|Small Fruit Industry|
The Washington processed red raspberry industry is worth about $60 million annually. Growers, however, struggle to control root diseases that can cause up to a 12% loss in fruit production.
In order to identify the most common soilborne pathogens responsible for root disease, we conducted the first large scale, multi-pathogen disease survey for this industry. Our results showed that Phytophthora rubi was the most common pathogen causing severe root disease. However, damage was more frequently observed when three different soilborne pathogens occurred together: P. rubi, Verticillium dahliae, and Pratylenchus penetrans (the root lesion nematode). This suggests that a soilborne disease complex is at play.
We then established a number of grower field trials to improve disease control and discovered that while the industry standard fumigant treatment was effective against the root lesion nematode, it did not adequately suppress fungal pathogens like P. rubi and V. dahliae.
Since then, we have demonstrated that bed fumigation and covering fumigated soil with plastic film can reduce fumigant use by up to 80% while increasing disease control efficacy against soilborne pathogens.

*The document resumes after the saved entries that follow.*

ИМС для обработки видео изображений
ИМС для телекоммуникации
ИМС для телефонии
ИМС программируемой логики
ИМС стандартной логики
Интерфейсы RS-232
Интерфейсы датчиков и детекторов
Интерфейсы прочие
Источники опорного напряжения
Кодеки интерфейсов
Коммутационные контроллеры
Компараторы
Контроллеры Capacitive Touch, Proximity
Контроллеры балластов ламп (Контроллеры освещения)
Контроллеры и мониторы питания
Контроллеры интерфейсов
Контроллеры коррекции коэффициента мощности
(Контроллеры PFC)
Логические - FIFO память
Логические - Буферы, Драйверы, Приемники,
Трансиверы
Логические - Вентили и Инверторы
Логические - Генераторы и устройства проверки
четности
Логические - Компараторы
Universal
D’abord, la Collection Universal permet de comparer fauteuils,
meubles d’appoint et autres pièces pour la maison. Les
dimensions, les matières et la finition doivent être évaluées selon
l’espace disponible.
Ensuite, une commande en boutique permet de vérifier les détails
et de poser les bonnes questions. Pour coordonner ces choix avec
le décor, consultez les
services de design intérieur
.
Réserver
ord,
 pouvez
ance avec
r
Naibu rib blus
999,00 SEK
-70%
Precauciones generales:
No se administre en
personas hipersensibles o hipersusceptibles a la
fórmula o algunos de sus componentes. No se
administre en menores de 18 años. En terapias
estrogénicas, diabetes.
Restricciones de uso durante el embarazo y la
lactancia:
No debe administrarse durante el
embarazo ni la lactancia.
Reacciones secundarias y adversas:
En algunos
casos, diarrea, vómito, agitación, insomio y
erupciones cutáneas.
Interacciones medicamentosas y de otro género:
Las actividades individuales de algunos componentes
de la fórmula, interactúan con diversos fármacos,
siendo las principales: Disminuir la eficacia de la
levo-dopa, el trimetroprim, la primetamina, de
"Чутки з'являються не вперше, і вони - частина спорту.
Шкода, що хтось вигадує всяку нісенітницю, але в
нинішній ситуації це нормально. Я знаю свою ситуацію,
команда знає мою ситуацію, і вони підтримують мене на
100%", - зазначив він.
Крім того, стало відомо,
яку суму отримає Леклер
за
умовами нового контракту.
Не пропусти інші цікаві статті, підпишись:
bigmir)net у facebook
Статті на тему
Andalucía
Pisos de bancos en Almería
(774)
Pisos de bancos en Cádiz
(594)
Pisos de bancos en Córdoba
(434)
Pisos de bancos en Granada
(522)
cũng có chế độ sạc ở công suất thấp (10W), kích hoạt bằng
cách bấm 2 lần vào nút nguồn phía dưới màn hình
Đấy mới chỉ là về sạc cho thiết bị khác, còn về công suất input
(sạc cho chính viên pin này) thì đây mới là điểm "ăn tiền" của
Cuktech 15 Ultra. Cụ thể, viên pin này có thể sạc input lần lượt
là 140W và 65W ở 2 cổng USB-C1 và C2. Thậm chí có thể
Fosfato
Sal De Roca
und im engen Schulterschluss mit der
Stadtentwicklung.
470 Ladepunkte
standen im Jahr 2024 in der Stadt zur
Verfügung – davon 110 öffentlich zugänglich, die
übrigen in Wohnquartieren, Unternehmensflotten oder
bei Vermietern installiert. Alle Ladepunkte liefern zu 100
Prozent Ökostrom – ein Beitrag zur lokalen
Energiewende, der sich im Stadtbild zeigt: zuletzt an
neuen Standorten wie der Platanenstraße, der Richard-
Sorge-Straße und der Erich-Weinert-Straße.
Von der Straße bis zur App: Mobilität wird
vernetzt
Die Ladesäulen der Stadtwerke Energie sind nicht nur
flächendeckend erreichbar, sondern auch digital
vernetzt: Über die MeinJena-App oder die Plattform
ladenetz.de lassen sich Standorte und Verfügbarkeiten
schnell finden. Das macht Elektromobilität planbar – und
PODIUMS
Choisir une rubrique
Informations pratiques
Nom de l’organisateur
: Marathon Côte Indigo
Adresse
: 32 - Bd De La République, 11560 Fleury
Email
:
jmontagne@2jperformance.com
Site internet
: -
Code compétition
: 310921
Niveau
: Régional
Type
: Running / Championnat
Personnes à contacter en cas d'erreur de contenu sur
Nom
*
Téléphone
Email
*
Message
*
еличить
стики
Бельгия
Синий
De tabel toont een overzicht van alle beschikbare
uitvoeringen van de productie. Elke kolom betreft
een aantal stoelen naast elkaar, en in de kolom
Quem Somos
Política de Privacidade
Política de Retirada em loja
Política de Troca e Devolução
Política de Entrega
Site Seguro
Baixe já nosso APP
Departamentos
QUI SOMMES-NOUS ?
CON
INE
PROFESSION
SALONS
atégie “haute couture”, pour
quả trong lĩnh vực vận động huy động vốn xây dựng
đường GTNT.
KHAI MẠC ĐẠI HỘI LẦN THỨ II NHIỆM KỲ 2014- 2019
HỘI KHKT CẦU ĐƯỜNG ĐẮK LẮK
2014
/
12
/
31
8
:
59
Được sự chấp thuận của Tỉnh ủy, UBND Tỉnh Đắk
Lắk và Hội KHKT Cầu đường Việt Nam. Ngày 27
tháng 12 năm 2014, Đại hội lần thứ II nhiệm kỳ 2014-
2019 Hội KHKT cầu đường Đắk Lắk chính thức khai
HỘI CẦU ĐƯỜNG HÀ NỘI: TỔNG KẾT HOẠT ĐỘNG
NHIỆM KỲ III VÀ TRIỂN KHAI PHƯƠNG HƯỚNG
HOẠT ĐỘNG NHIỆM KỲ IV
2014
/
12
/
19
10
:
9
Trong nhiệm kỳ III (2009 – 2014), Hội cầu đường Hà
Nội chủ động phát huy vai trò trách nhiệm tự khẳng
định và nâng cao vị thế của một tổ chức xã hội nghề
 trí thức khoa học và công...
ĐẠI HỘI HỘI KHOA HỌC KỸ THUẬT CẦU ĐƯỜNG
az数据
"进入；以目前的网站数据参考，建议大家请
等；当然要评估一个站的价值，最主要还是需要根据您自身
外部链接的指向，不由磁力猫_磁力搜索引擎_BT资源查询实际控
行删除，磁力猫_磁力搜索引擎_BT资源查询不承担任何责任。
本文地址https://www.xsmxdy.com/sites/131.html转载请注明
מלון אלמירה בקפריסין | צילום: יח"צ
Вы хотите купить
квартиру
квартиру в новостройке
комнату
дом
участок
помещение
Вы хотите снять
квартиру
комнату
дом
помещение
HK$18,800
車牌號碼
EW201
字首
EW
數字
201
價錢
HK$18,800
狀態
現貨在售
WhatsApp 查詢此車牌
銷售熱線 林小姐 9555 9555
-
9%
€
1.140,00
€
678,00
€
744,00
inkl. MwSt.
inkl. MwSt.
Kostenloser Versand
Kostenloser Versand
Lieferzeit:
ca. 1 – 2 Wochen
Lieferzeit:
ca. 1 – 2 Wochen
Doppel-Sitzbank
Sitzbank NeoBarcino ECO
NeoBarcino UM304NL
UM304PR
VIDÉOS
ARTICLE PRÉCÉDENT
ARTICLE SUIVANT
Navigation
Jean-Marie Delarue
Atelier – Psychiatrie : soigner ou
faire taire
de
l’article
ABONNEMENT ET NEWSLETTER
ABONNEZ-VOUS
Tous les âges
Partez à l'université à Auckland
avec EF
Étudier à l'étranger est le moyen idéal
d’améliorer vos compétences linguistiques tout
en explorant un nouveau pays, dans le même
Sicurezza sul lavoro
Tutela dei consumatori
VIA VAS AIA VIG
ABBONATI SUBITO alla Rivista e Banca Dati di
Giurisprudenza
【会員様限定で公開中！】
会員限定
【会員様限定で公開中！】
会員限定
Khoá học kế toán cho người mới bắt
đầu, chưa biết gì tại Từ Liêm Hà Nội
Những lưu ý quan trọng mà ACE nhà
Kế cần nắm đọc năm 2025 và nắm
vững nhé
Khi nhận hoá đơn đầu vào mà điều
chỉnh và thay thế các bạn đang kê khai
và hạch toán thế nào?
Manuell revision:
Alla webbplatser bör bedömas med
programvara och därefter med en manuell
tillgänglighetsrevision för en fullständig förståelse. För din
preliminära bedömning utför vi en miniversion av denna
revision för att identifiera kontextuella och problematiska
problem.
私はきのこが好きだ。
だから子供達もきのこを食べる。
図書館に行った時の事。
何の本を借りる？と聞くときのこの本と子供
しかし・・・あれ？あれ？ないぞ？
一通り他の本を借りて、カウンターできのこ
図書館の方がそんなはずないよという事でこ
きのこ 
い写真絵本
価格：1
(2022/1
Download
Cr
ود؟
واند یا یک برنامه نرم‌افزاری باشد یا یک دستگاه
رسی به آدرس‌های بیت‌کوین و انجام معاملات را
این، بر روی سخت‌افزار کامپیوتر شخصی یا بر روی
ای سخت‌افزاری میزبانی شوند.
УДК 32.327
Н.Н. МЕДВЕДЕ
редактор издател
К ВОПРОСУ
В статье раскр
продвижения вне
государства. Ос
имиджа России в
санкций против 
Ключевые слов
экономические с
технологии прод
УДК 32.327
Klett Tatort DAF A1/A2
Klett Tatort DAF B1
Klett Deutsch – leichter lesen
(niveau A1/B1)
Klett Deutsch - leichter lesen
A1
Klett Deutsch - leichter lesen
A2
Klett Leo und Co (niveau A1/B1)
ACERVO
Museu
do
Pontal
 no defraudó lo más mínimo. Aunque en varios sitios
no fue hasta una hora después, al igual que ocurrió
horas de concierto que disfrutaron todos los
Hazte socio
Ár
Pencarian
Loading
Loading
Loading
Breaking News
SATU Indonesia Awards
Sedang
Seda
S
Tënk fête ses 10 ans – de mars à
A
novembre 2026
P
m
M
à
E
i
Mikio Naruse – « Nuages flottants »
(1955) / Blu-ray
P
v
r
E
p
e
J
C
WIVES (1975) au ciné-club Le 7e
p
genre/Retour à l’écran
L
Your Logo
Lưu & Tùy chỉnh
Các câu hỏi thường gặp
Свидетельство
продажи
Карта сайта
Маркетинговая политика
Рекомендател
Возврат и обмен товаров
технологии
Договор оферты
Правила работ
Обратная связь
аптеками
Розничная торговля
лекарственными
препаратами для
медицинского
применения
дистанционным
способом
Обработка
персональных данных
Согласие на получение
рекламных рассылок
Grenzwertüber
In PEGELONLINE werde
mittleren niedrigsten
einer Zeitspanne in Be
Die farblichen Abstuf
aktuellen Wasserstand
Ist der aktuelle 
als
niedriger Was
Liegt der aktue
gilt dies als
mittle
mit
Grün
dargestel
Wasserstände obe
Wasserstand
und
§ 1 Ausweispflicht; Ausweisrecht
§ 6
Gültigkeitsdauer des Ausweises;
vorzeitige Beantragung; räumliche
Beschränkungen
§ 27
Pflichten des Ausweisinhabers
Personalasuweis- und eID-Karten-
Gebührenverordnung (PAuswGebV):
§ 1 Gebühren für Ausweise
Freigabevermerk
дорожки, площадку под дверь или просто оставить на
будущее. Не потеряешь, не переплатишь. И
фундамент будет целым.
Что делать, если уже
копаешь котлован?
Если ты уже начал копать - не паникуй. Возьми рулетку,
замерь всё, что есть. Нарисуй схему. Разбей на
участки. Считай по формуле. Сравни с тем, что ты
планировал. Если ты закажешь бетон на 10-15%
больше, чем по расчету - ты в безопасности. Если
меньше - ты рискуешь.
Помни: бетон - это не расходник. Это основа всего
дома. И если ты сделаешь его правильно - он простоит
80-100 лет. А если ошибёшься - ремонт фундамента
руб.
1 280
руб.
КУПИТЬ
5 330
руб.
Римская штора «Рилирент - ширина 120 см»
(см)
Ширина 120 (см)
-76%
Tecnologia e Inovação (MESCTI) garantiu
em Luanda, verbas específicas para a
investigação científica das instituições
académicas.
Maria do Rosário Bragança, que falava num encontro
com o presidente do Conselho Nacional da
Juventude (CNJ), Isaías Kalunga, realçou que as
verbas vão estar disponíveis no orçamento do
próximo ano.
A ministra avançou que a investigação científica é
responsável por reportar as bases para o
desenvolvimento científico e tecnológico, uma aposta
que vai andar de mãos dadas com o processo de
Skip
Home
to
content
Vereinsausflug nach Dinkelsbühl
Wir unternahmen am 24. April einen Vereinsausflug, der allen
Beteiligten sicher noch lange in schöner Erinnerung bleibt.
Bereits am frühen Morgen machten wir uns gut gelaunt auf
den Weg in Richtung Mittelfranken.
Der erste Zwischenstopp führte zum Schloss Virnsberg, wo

100% loss due to Phytophthora root rot in a 5 acre field of red raspberry.
We developed alternative, nonchemical methods for controlling Phytophthora root rot for the $320 million PNW blueberry industry.
We identified cultivars of northern highbush blueberry that were more resistant to the root rot pathogen, P. cinnamomi. We also discovered that reducing soil moisture with microsprinklers or by placing drip lines further from plant crown reduced root rot compared to irrigation methods that increased soil moisture (geotextile tape and narrow drip line placement). Sawdust mulch reduced infection by lowering soil temperatures, while the warmer temperatures under black weed mat increased infection. Lastly, a gypsum soil amendment was effective, especially when combined with wide drip line placement.
However, none of the nonchemical methods were as effective as fungicides. Therefore, fungicides may provide much needed control during field establishment if there is high disease pressure.
Together, these methods can be used in an integrated pest management system for reducing root rot damage. If adopted, these disease control strategies could save growers up to $2 million/year in lost revenues.
Healthy plant of blueberry 'Draper' (left) compared to a plant with root rot (right).